Sunday 12 October 2008

Socialism and the Law

Recently Jim did a tally of the socialist books that had the biggest impact on him, sparking off a short meme followed on several other blogs. I was too busy to join in the fun at the time, but, if you would be so kind to indulge me, there's one book (among others) that has left a lasting impression on my appreciation of socialist politics, and that is Ralph Miliband's Socialism for a Sceptical Age. I don't think its publication received much comment at the time, probably because academic leftism was plumbing the depths of postmodern nihilism, neoliberalism was hegemonic and socialist ideas were in retreat. But now capitalism is convulsed by its most severe crisis in almost 80 years and its favoured ruling ideology lies in tatters, there's no better time for socialists to set out our stall. And, in my opinion, Miliband's book can help us do just that.

Its also worth noting Marx and Engels avoided speculating about the course future socialist societies could take, with good reason. Both grew up in a political context dominated by the schemes and blueprints of utopian socialists. Unlike the utopians, Marx and Engels argued socialism is a real movement in capitalist society, which is negatively realised in increased corporate and state planning (which the system as a whole is dependent on), and the consciousness of world wide labour movements today. We cannot predict in detail the conditions under which socialism becomes victorious nor the specific problems it has to overcome. But this doesn't mean revolutionary socialists should avoid thinking beyond sloganeering and 'building the party'.

There are three key chapters in Miliband's book dealing with socialist democracy, politics and economics and he teases out a series of general problems and contradictions the building socialist societies are likely to encounter, despite the different contexts and political traditions that vary from country to country. These for Miliband are the relationship between law and democratisation, the tension between the need for strong governance, democracy and constitutional checks and balances, where public (socialised) property ends and private property begins, and problems of bureaucratic organisation. In this short piece I'll take a quick look at some general issues regarding socialism and the law, and leave other matters for future posts.

As a classless society will not be ushered in over night, a variety of contradictions and conflicts will remain when power has been won by our class.

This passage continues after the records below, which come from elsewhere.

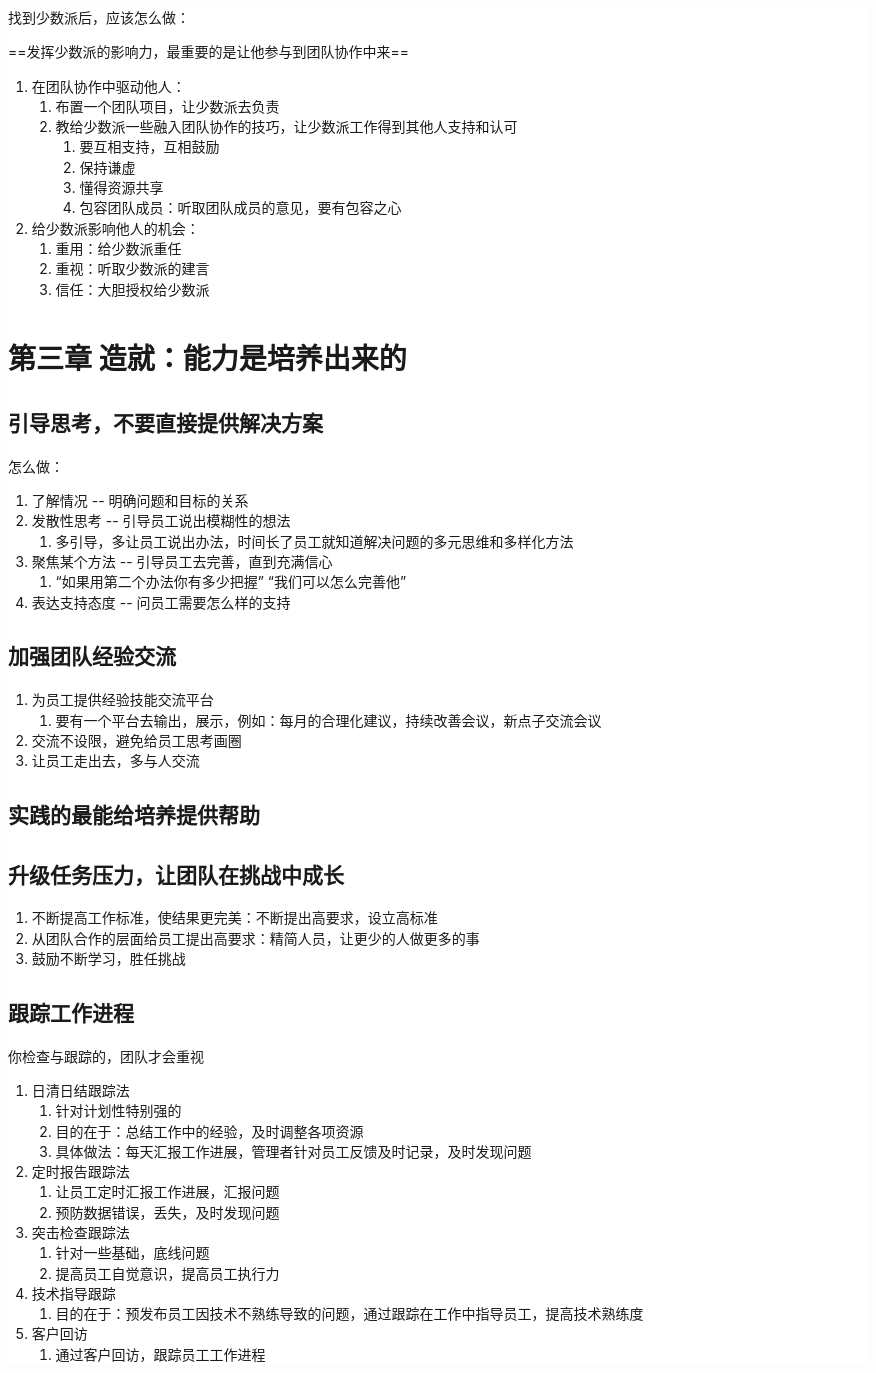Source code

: 找到少数派后，应该怎么做：

==发挥少数派的影响力，最重要的是让他参与到团队协作中来==

1. 在团队协作中驱动他人：
   1. 布置一个团队项目，让少数派去负责
   2. 教给少数派一些融入团队协作的技巧，让少数派工作得到其他人支持和认可
      1. 要互相支持，互相鼓励
      2. 保持谦虚
      3. 懂得资源共享
      4. 包容团队成员：听取团队成员的意见，要有包容之心
2. 给少数派影响他人的机会：
   1. 重用：给少数派重任
   2. 重视：听取少数派的建言
   3. 信任：大胆授权给少数派

# 第三章 造就：能力是培养出来的

## 引导思考，不要直接提供解决方案

怎么做：

1. 了解情况 -- 明确问题和目标的关系
2. 发散性思考 --  引导员工说出模糊性的想法
   1. 多引导，多让员工说出办法，时间长了员工就知道解决问题的多元思维和多样化方法
3. 聚焦某个方法 -- 引导员工去完善，直到充满信心
   1. “如果用第二个办法你有多少把握” “我们可以怎么完善他”
4. 表达支持态度 -- 问员工需要怎么样的支持

## 加强团队经验交流

1. 为员工提供经验技能交流平台
   1. 要有一个平台去输出，展示，例如：每月的合理化建议，持续改善会议，新点子交流会议
2. 交流不设限，避免给员工思考画圈
3. 让员工走出去，多与人交流

## 实践的最能给培养提供帮助

## 升级任务压力，让团队在挑战中成长

1. 不断提高工作标准，使结果更完美：不断提出高要求，设立高标准
2. 从团队合作的层面给员工提出高要求：精简人员，让更少的人做更多的事
3. 鼓励不断学习，胜任挑战

## 跟踪工作进程

你检查与跟踪的，团队才会重视

1. 日清日结跟踪法
   1. 针对计划性特别强的
   2. 目的在于：总结工作中的经验，及时调整各项资源
   3. 具体做法：每天汇报工作进展，管理者针对员工反馈及时记录，及时发现问题
2. 定时报告跟踪法
   1. 让员工定时汇报工作进展，汇报问题
   2. 预防数据错误，丢失，及时发现问题
3. 突击检查跟踪法
   1. 针对一些基础，底线问题
   2. 提高员工自觉意识，提高员工执行力
4. 技术指导跟踪
   1. 目的在于：预发布员工因技术不熟练导致的问题，通过跟踪在工作中指导员工，提高技术熟练度
5. 客户回访
   1. 通过客户回访，跟踪员工工作进程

Law in some form will be needed for all kinds of reasons - to institutionalise and legitimise the new constitutional set up for one, specifying the remits of democratically constituted bodies, individual and collective rights, definitions of socialised property, etc. This is in addition to the more 'mundane' functions it performs in the present day regarding crime, redress, adjudication of disputes and remedies. Miliband suggests this will require we retain a feature of capitalist jurisprudence - an independent judiciary.

However, though this will be superficial in form (we cannot say whether wigs will be retained) it will be very different in content. For starters it must be *democratically* expunged of the reactionary politics and prejudices the judiciary have accumulated over the decades. It must go from being a bastion of the old order to the legal guarantor of the new, while nevertheless preserving its independence. No doubt this will be difficult, but it is an important principle to retain. One danger a fledgling socialist society could face is the arbitrary exercise of power. If a government is to be more democratic and accountable than anything capitalism can devise, the power of judicial review can be built into this accountability process. In other words, instead of acting as a break on democratic aspirations it can act to enhance them.

But how to ensure an independent judiciary do not over reach themselves and become an organised political opposition? There are a number of lessons from the US experience with elected judges that may be useful. For example, fixed term elections and/or the banning of the judiciary from political activity might be considered. Also as the law is revised to reflect the passing away of class society, its arcane and overly complex character could be simplified, making it more accessible to the lay person. Making everyone a legal professional so there are no legal professionals may be a long way off, but it is a first step on that road, and it opens judicial decisions to wider scrutiny.

There are other ways of administering the law that could bypass the need for a judiciary. For example, it is possible there may be a rotation of magistrates in the same way juries are randomly selected from the population for minor cases, and an expansion of the remit of juries and maybe an increase in grand juries. Whatever the case, the building of socialism will be a time of legal experimentation and innovation likely to draw millions into determining the rules of their self-governance, a process so far unparalleled in history.